AKC: On page 50 of the judges guidelines, it states that a dog is considered to have exited a contact obstacle when he has left the obstacle and all four paws have touched the ground. According to an AKC representative, that means that the scenario you describe would not be an off-course because all four feet did not touch the ground before the lone foot came to rest on the contact obstacle.

USDAA: According to a USDAA representative, as long as the dog has not exited the ramp this kind of rear foot contact would be incidental and would not be a wrong course. But, if the other three paws touch the ground prior to any paw touching the contact zone, the performance would be faulted as a missed contact.

What about on the seesaw? If the dog leave the contact with three feet before the board hits the ground but maintains contact with one rear paw until the board hits, is this a fly-off? Does it impact the call if the foot that remains in contact with the board lifts off the contact and comes back down on it without touching the ground first?

AKC: An AKC representative says, “That would be a call a judge would need to make at the time while watching the performance,” the Judges Guidelines on page 51 state that a dog exiting the plank before its elevated edge hits the ground is a fly-off. The dog must still be in control of the plank and have touched the contact zone at the same time or after the plank touches the ground.

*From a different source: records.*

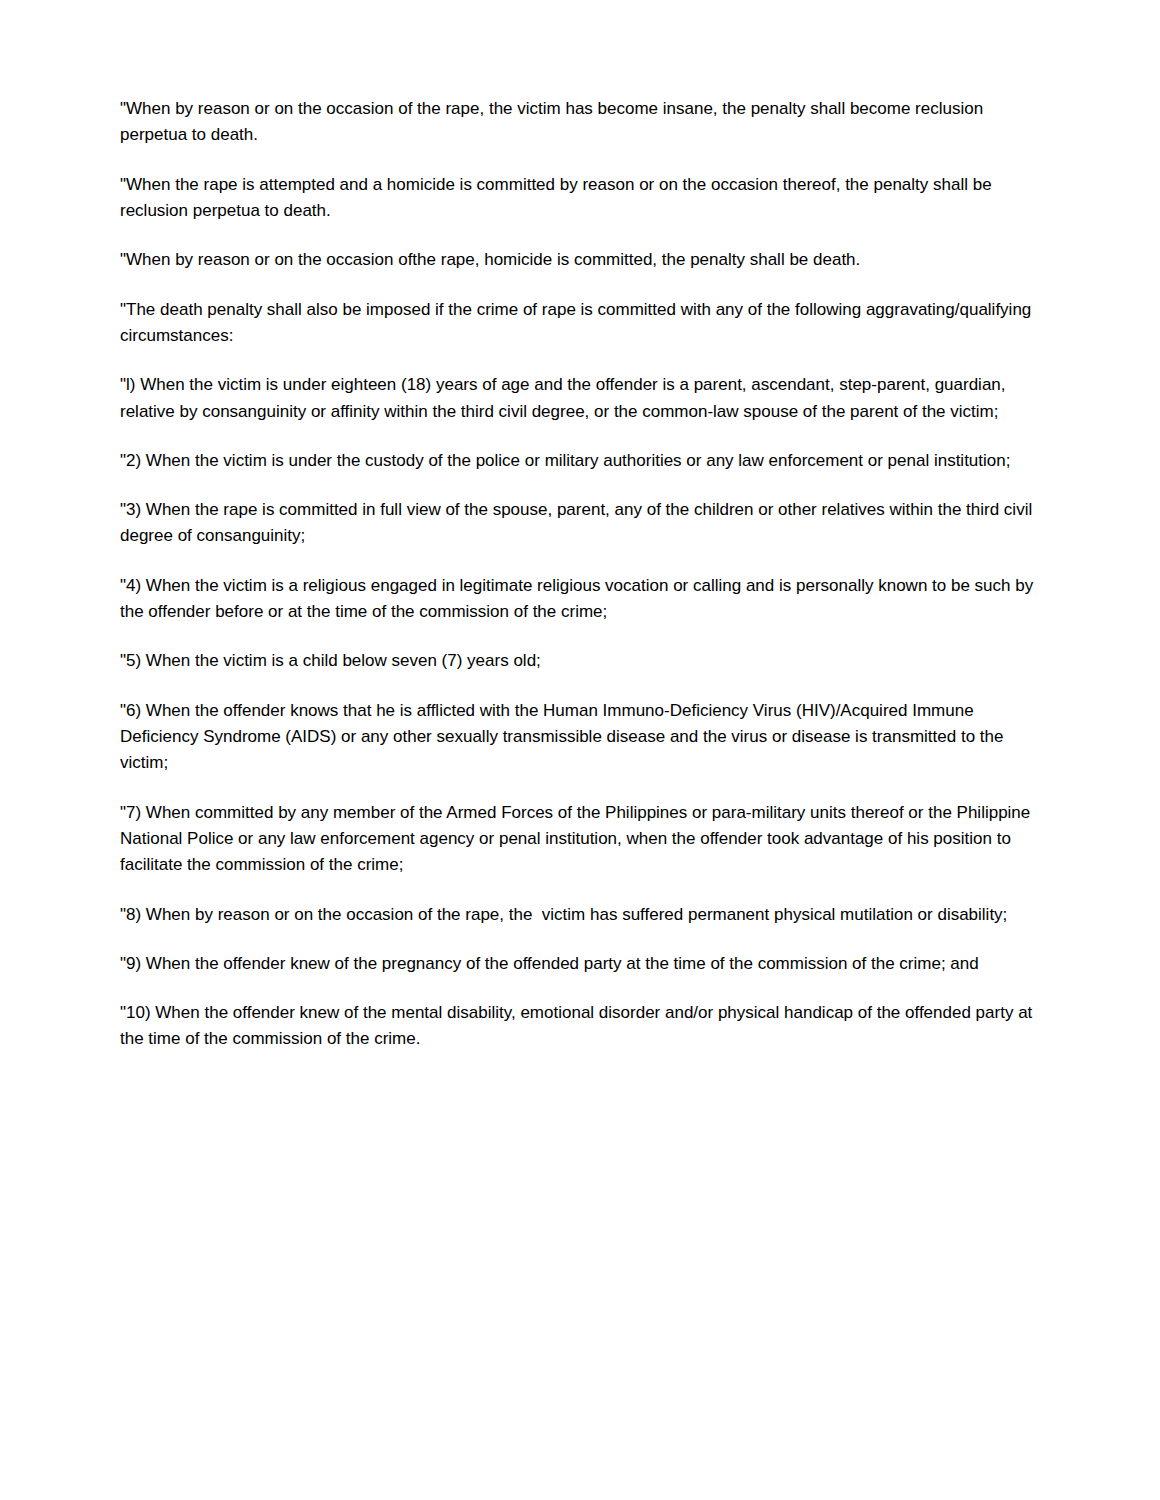"When by reason or on the occasion of the rape, the victim has become insane, the penalty shall become reclusion perpetua to death.
"When the rape is attempted and a homicide is committed by reason or on the occasion thereof, the penalty shall be reclusion perpetua to death.
"When by reason or on the occasion ofthe rape, homicide is committed, the penalty shall be death.
"The death penalty shall also be imposed if the crime of rape is committed with any of the following aggravating/qualifying circumstances:
"l) When the victim is under eighteen (18) years of age and the offender is a parent, ascendant, step-parent, guardian, relative by consanguinity or affinity within the third civil degree, or the common-law spouse of the parent of the victim;
"2) When the victim is under the custody of the police or military authorities or any law enforcement or penal institution;
"3) When the rape is committed in full view of the spouse, parent, any of the children or other relatives within the third civil degree of consanguinity;
"4) When the victim is a religious engaged in legitimate religious vocation or calling and is personally known to be such by the offender before or at the time of the commission of the crime;
"5) When the victim is a child below seven (7) years old;
"6) When the offender knows that he is afflicted with the Human Immuno-Deficiency Virus (HIV)/Acquired Immune Deficiency Syndrome (AIDS) or any other sexually transmissible disease and the virus or disease is transmitted to the victim;
"7) When committed by any member of the Armed Forces of the Philippines or para-military units thereof or the Philippine National Police or any law enforcement agency or penal institution, when the offender took advantage of his position to facilitate the commission of the crime;
"8) When by reason or on the occasion of the rape, the victim has suffered permanent physical mutilation or disability;
"9) When the offender knew of the pregnancy of the offended party at the time of the commission of the crime; and
"10) When the offender knew of the mental disability, emotional disorder and/or physical handicap of the offended party at the time of the commission of the crime.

The foot lifting on and off the board does not impact the scoring of the performance unless it appears to factor into whether the dog is in control of the board or not. The representative says, “It’s a gray area so there’s going to be some calls for some of the dogs depending on how their performance is received.”

USDAA: for the first scenario, a USDAA representative says: “the key is the weight distribution and whether the judge views that the dog has ‘control’ of the plank as it falls to the ground.” If a dog is controlling the seesaw and the foot is pushing the plank to the ground, there would be no fault. Otherwise it would be a fly-off.

When you add in the foot coming up off the board and then reconnecting with it, it would be a fly-off if it occurs before the plank hits the ground. If it happens after the see-saw touches down, then it is subject to the criteria described in the dogwalk scenario.